Our exercise is based on a first-order reaction, which simplified the calculation process and led to finding the time required for the pressure in the system to increase to 1.8 atm due to the gas phase reaction progression.

Gas Phase Reaction

A gas phase reaction is one that occurs between substances in the gaseous state. These reactions can be intriguing due to the unique properties of gases, such as their expansibility, compressibility, and low density. The behavior of gases is often described by the ideal gas law, which relates the pressure, volume, and temperature of a gas with the number of moles present.

It's vital to understand that in a gas phase reaction, changes in pressure can indicate changes in concentration, making pressure measurements a valuable tool when studying reaction kinetics. This ties back to our exercise, where the pressure change helped us track the progress of the thermal decomposition reaction.

Reaction Rate Constant

The reaction rate constant, often represented by the symbol 'k', is a proportionality constant in the rate law of a chemical reaction. This constant is unique for each reaction and is influenced by factors such as temperature and catalysts. It provides the relationship between the reactant concentrations and the rate of reaction.

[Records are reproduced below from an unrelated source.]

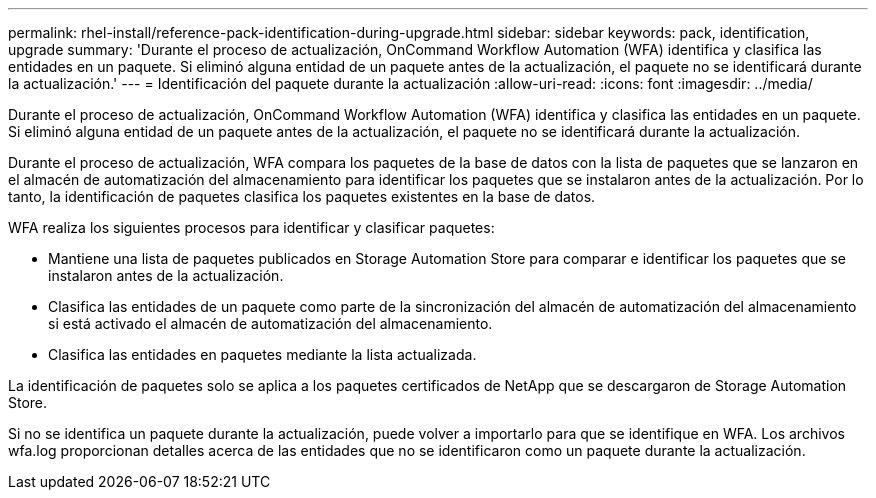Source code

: ---
permalink: rhel-install/reference-pack-identification-during-upgrade.html 
sidebar: sidebar 
keywords: pack, identification, upgrade 
summary: 'Durante el proceso de actualización, OnCommand Workflow Automation (WFA) identifica y clasifica las entidades en un paquete. Si eliminó alguna entidad de un paquete antes de la actualización, el paquete no se identificará durante la actualización.' 
---
= Identificación del paquete durante la actualización
:allow-uri-read: 
:icons: font
:imagesdir: ../media/


[role="lead"]
Durante el proceso de actualización, OnCommand Workflow Automation (WFA) identifica y clasifica las entidades en un paquete. Si eliminó alguna entidad de un paquete antes de la actualización, el paquete no se identificará durante la actualización.

Durante el proceso de actualización, WFA compara los paquetes de la base de datos con la lista de paquetes que se lanzaron en el almacén de automatización del almacenamiento para identificar los paquetes que se instalaron antes de la actualización. Por lo tanto, la identificación de paquetes clasifica los paquetes existentes en la base de datos.

WFA realiza los siguientes procesos para identificar y clasificar paquetes:

* Mantiene una lista de paquetes publicados en Storage Automation Store para comparar e identificar los paquetes que se instalaron antes de la actualización.
* Clasifica las entidades de un paquete como parte de la sincronización del almacén de automatización del almacenamiento si está activado el almacén de automatización del almacenamiento.
* Clasifica las entidades en paquetes mediante la lista actualizada.


La identificación de paquetes solo se aplica a los paquetes certificados de NetApp que se descargaron de Storage Automation Store.

Si no se identifica un paquete durante la actualización, puede volver a importarlo para que se identifique en WFA. Los archivos wfa.log proporcionan detalles acerca de las entidades que no se identificaron como un paquete durante la actualización.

In a first-order reaction, as we saw in the exercise, the rate constant relates the natural logarithm of the ratio of initial to remaining reactant concentration (or pressure, for gases) and the elapsed time. The reaction rate constant allows us to predict how quickly a reaction will proceed under given conditions. In the exercise, knowing the value of 'k' was essential to calculate when the pressure would rise to a specific value.